WHAT YOU WILL DO –
Which lines in the listing below contain the string "demold"? Collect each one.
■ ■ ■ ■ ■ ■ ■
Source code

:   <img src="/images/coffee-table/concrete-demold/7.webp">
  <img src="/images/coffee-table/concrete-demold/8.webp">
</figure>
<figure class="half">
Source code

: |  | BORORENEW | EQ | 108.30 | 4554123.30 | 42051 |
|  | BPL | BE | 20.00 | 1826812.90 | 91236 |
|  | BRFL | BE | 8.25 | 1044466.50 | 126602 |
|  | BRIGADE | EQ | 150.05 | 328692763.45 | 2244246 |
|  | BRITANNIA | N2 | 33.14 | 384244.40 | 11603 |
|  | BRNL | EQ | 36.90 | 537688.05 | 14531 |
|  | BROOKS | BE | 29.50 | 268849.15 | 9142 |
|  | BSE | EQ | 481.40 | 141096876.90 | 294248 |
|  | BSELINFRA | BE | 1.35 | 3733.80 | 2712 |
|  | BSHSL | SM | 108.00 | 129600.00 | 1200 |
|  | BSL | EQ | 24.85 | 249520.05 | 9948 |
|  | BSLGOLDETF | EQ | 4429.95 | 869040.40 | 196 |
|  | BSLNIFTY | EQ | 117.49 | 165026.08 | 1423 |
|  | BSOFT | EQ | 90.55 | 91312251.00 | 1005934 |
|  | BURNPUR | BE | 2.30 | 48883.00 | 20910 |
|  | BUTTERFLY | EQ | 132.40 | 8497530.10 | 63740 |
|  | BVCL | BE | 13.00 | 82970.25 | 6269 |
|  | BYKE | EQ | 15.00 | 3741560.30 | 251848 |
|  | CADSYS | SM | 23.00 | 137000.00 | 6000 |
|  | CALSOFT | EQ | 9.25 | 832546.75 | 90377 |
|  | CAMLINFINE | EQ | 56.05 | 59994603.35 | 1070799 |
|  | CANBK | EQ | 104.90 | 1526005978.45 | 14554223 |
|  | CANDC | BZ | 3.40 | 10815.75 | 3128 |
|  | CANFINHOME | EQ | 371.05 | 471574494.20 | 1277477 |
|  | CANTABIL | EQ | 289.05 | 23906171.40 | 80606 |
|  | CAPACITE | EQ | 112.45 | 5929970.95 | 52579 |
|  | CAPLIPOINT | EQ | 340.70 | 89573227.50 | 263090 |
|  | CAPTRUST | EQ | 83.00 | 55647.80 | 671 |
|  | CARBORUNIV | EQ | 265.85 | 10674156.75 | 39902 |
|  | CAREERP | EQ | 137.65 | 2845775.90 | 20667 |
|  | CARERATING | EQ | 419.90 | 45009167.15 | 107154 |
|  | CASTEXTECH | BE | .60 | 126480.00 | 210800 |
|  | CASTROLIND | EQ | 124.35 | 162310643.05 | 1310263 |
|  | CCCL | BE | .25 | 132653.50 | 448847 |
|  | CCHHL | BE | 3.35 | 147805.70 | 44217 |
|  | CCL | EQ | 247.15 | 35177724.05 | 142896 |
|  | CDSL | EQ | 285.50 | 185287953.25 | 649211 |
■ ■ ■ ■ ■ ■ ■
PROBLEM SOLUTION –
:   <img src="/images/coffee-table/concrete-demold/7.webp">
  <img src="/images/coffee-table/concrete-demold/8.webp">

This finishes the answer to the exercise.